The so-called “long day” recorded in Joshua 10:12-14 has generated much discussion among Bible scholars. Before Copernicus’ heliocentric solar system gained acceptance, interpreters argued that the sun’s and moon’s orbits were halted. Martin Luther, for example, reportedly denounced Copernicus and declared, “I believe the Holy Scriptures, for Joshua commanded the sun to stand still, not the earth.”1 But with the advent of modern astronomy and science, serious objections have been raised against this interpretation. Students of Scripture have been forced to re-examine this miracle and have sought to re-interpret it in a way consistent with the biblical text, the theology of Scripture, and the findings of modern science. What follows is a survey and assessment of the primary interpretive approaches to Joshua’s long day.
No Spin Zone
After Copernicus’ views gained acceptance, scholars interpreted Joshua’s language as phenomenalogical. The biblical writers described heavenly phenomena as it appeared to them, much like we still speak today of the “rising” and “setting” of the sun. Thus, the miracle actually involved a cessation or retardation of the earth’s rotation.2 Some advocates of this position have alleged scientific evidence for an altered axis rotation of the earth.3 and for a missing solar day.4 However, the sudden stoppage or gradual decrease in the earth’s rotation would cause cataclysmic damage upon the earth, as well as significant disturbances in the solar system. Certainly God’s omnipotence could have overruled or suspended physical laws, but some question whether the text demands “a miracle of such gigantic proportions.”5
The Bible often employs the language of cataclysmic celestial phenomena in order to describe God’s intervention on behalf of his people (Isa 13:10; 24:23; Ezek 32:7; Joel 2:10, 31; 3:15; Hab 3:11; Matt 24:29; Mark 13:24; Luke 21:25; Acts 2:20; Rev 6:12). Heavenly bodies are elsewhere employed figuratively as Israel’s allies in battle (Judges 5:20). In light of this, some argue that Joshua was simply praying for God’s help in battle through the use of highly figurative language.6 A variation of this view, points out that in the ancient Near East the simultaneous appearance of the sun and moon in the sky was viewed as a good omen. Hence, Joshua is praying for a visible sign or omen of victory.7 It is unlikely, however, that Joshua would have followed an ancient superstition which viewed the sun and moon as deities. Moreover, the language of verse 13— “so the sun stood still, and the moon stopped”—does not appear as poetic hyperbole, but as narrative commentary. Acknowledging this problem, Longacre accuses the author of Joshua of misreading a poetic expression from the Book of Jasher and interpreting it as phenomenal miracle.8 Finally, it should be noted that the use of celestial phenomena in poetic literature to describe divine intervention does not preclude all literal occurrence of such phenomena, but may in fact be based upon previous phenomenal miracles.

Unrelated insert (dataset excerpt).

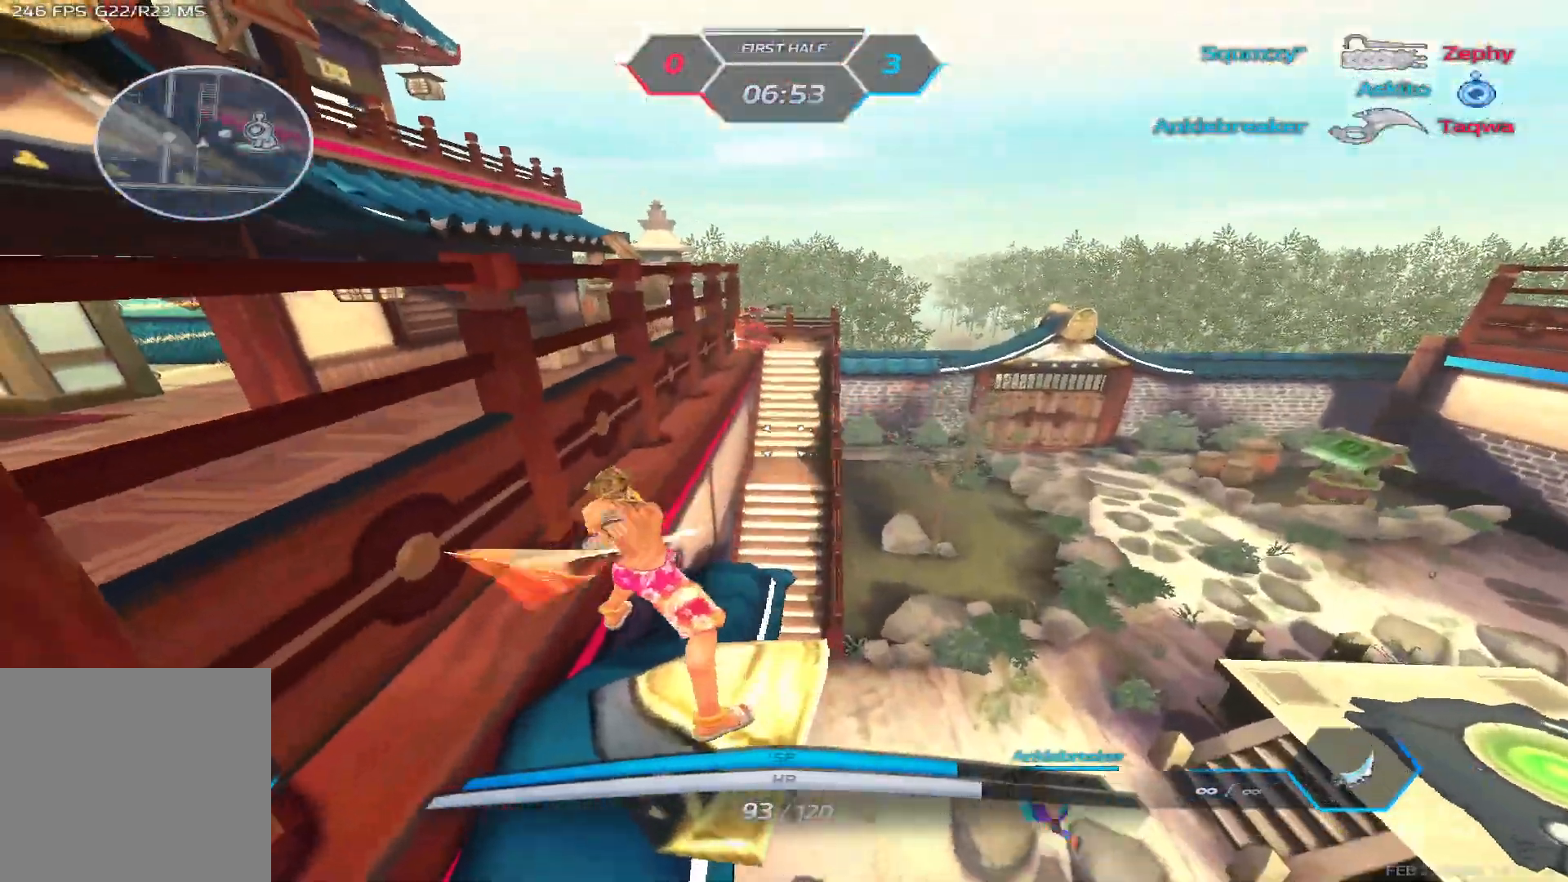
{"keys": ["a", "space", "w"], "events": [[200, "w", "down"], [217, "a", "down"], [250, "space", "down"], [350, "space", "up"], [483, "space", "down"]]}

Keil and Delitzsch have suggested that God miraculously enabled the Israelites to accomplish two-day’s work in the space of one day. They point out that “When we are not in circumstances to measure the length of the day by the clock, it is very easy to mistake its actual length, especially in the midst of the pressure of business or work.”9 Thus, the day merely seemed long. But this position fails to account for the language of Joshua’s prayer (v. 12) and the inspired interpretation of God’s answer (v. 13).
A few authors understand the miracle as optical and allude to the phenomenon of light refraction. George Bush argues that “the light of the sun and moon was supernaturally prolonged by the operation of the same laws of refraction and reflection that ordinarily cause the sun to appear above the horizon when he is in reality below it.”10 But the duration of the miracle (v. 13) would call for an incredible bending of light! Furthermore, this view, like the former, is not based upon the language of the text.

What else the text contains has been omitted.